The little girl clears her throat, still staring at me with an expression that looks odd on such a young face. I feel uncomfortable. I can’t speak for the me that isn’t me (yet), but I feel uncomfortable.
And I’m right to.
“You’re dead,” she blurts out.
My mouth is open and no sound comes out. Most of the fuzziness swirls back together, like a candle being blown back into existence.
I never got to learn their names. I don’t know if talking healed them or whether their lives did unbreak history a little. I need to believe it was worth it. I need to believe that what little I could do was helpful.
But it’s over now. And it’s bittersweet. I wonder how I died. I was pretty young, wasn’t I?
“No, that’s not true,” she says, as though I’d said my thoughts aloud. Which I might have.
I’m not sure which statement she’s responding to, though.
“You have a choice,” she says. “Just like the one I j-just got. You don't have to do it. But if you have the strength to give them hope, I think you should."
I want to tell my younger self that she doesn't understand the world yet. That she hasn't seen what I've seen. That she is wrong about people. That they don't deserve the sacrifice.
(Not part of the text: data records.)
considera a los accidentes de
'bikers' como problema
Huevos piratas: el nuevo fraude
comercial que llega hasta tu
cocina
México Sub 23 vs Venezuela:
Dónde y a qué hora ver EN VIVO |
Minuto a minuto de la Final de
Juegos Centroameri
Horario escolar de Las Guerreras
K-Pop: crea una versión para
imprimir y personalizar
But I'd be lying if I told her all that.
So I slosh out of the water and sit under the tree, which weaves its long green branches together into a solid curtain of light. The green has been frozen into a crystalline web of whispering, silvery whiteness and I know that what's happening is beautiful and tragic and the story I'd always sought but never fully understood.
When Grandma and Grandpa are gone, nobody in our family buys their property. (Apparently, they always felt that there was something a little strange about the farm.) I stick around though. Hard not to.
The new, young family that lives in the house is sweet. They make the place a home. I really like them, but I don't make my presence known. I don’t think they’d respond well to knowing their house is haunted.
I don't talk to them, no. But I do what little I can.
Nobody's ever really sure who keeps opening the windows and putting wildflowers on the table, or why the house is warm in the winter and cool in the summer the year they can't afford to fix the heater. When John can't find his glasses, he finds them on the coffee table, along with his book and a neatly folded blanket.
When Meg gets a phone call and digs her face into her hands, she looks up and her husband is there with a hug—apparently, something clattered to the ground in the kitchen. And when Jacob comes home from school and cries under his pillow, I sit with him and bring the dog with me.
And the family grows up. And I'm sad. But then a new family comes. And another. And another.
And I realize that I'm still traveling, but it's not to the past this time.
It's slow moving progress, but at least I'm moving forward.